(Material provided begins)
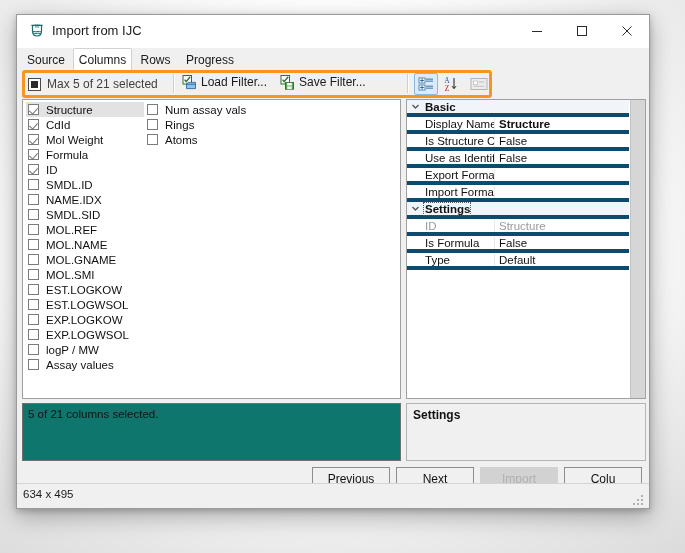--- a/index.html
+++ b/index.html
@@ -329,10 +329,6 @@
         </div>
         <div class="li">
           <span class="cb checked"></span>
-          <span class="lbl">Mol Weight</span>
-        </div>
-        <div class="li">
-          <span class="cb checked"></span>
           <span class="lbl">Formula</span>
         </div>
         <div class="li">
(Material provided ends)
Everything in the records above should come back word for word, except the pictures.

--- a/index.html
+++ b/index.html
@@ -329,10 +329,6 @@
         </div>
         <div class="li">
           <span class="cb checked"></span>
-          <span class="lbl">Mol Weight</span>
-        </div>
-        <div class="li">
-          <span class="cb checked"></span>
           <span class="lbl">Formula</span>
         </div>
         <div class="li">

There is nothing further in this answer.